Last year, admissions in the US and Canada fell to a low not seen since 1995, when they dipped to 1.21 billion. With all the competition from streaming video and TV, it’s a miracle cinemas sold that many tickets at all.

An estimated 1.24 billion movie tickets were sold in the US and Canada last year, a 6% drop from the previous year when growth was flat, according the National Association of Theatre Owners (NATO), which estimates admissions based on reports from theater owners. The domestic box office hit $11 billion in returns for the third year in a row, driven in part by ticket prices, which rose 4% to $8.97 on average, and a plethora of films offered in 3D and large format screens.

Hollywood floundered in 2017 with a roster of lackluster sequels, reboots, and adaptations that North American audiences showed little enthusiasm for, such as the fifth Pirates of the Caribbean and Transformers movies, The MummyThe Dark Tower, and Baywatch.
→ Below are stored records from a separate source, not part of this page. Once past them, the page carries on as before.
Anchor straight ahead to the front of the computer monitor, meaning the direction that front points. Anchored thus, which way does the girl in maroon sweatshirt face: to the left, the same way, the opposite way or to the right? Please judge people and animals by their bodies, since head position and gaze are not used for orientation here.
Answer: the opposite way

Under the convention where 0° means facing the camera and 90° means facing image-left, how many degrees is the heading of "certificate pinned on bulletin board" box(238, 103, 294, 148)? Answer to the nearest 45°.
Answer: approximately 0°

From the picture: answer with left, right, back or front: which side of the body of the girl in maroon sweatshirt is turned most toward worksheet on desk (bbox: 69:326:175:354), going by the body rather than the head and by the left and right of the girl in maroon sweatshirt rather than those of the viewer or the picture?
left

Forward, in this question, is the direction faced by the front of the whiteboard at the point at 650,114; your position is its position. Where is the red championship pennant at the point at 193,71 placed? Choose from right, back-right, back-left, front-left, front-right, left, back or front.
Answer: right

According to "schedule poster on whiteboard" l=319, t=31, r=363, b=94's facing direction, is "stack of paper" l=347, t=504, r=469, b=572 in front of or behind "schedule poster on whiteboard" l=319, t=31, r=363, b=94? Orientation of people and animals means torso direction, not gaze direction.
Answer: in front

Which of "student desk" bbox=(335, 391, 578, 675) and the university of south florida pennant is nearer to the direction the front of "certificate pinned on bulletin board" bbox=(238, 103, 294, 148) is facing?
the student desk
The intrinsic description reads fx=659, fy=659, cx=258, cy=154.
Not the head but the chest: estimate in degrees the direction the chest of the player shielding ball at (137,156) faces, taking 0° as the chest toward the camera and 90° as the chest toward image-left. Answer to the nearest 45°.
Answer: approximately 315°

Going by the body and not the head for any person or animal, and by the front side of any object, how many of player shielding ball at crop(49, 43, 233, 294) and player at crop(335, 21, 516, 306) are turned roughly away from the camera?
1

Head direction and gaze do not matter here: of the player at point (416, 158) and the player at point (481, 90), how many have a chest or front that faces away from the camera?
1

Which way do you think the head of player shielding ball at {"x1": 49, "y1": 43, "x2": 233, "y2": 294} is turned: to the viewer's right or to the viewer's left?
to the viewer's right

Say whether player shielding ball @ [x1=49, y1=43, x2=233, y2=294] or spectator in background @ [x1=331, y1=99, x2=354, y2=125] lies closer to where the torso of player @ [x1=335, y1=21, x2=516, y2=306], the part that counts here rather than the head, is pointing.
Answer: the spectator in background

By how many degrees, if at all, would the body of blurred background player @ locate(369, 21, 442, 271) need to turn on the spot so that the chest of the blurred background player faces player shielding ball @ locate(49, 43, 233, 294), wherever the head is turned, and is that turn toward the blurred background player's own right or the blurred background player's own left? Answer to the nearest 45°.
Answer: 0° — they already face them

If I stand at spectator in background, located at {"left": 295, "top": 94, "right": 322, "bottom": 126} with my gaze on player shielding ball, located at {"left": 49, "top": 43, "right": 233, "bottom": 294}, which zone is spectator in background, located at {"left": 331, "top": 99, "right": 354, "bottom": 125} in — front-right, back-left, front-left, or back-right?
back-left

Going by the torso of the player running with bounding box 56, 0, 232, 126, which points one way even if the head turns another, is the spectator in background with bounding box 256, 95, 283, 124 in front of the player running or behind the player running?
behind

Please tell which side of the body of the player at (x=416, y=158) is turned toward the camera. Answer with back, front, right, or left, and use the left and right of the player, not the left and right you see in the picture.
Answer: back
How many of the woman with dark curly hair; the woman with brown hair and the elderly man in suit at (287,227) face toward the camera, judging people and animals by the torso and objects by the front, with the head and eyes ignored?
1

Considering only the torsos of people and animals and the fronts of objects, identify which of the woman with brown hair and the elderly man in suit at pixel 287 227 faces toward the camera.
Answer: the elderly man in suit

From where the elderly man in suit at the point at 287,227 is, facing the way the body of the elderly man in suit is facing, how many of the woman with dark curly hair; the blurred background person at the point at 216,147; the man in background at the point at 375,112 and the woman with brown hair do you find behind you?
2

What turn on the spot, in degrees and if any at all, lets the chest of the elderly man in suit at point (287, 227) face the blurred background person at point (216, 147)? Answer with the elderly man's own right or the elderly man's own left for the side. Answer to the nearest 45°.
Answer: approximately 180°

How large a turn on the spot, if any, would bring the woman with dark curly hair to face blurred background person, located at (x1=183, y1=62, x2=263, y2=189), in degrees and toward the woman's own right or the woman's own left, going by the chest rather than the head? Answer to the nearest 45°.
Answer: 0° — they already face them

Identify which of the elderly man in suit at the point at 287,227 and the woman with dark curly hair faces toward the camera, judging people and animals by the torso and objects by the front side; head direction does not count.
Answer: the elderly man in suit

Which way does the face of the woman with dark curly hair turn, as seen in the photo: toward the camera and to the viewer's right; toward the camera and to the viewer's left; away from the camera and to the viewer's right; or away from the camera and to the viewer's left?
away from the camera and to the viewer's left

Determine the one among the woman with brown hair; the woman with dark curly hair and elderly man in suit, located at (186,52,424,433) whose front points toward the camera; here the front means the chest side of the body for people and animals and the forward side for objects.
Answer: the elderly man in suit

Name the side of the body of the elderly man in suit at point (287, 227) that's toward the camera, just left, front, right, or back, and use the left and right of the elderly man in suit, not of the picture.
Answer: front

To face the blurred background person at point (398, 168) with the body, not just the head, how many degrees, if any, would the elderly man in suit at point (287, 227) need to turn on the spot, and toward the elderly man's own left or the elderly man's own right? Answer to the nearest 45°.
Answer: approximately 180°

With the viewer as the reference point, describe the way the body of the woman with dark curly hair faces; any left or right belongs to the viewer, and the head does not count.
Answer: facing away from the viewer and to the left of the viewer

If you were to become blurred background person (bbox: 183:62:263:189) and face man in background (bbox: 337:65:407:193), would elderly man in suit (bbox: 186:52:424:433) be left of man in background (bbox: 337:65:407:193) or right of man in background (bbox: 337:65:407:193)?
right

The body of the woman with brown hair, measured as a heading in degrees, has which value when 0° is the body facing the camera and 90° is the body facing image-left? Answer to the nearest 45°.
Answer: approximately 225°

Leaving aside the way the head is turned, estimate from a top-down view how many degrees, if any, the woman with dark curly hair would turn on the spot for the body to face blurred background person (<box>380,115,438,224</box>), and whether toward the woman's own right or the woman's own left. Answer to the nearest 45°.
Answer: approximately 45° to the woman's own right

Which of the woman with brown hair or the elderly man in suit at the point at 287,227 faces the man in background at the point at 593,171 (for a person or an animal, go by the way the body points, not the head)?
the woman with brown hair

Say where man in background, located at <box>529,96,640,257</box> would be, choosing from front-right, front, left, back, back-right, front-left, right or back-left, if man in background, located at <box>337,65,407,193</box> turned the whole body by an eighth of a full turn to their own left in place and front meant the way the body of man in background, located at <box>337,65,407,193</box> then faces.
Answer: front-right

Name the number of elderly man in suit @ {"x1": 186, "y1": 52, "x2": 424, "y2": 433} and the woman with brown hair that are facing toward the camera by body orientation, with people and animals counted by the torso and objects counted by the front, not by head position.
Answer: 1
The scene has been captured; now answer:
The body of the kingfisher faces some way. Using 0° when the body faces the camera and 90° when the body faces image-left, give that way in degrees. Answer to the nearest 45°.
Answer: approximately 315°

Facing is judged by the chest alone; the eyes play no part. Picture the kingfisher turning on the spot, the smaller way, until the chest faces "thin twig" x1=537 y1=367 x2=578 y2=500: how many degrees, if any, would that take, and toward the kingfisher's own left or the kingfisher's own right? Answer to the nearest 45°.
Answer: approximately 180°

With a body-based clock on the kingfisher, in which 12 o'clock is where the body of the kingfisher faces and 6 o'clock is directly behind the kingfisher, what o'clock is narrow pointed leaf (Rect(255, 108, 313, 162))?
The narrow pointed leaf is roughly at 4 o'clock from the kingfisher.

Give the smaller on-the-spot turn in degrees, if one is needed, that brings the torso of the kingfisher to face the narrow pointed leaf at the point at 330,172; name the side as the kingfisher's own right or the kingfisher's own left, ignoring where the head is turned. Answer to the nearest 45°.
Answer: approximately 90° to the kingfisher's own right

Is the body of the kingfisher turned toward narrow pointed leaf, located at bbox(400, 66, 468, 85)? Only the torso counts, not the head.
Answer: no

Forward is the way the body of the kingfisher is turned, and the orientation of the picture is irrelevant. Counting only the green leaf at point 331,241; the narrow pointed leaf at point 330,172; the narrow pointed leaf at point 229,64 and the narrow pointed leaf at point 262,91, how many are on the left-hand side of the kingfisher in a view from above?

The pivotal summer season was bleak—admissions were 92 million short of the previous year’s season, NATO said. Films that took fresh takes on established properties, like Star Wars: The Last Jedi, the live-action Beauty and the Beast, and Wonder Woman, led the box office.

In many ways, it was a redux of 1995, when the average cost of a movie ticket rose to $4.35, studios released more movies compared to the previous year, and film production and marketing budgets ballooned, according to Wall Street Journal reports. There were few major hits, and none that matched the success of 1994’s blockbusters The Lion King and Forrest Gump. The top movies in 1995 were Toy Story, Batman Forever, and Apollo 13. Others like Jumanji, which got a sequel last year, Se7en, and Braveheart would later become classics, despite modest box-office showings.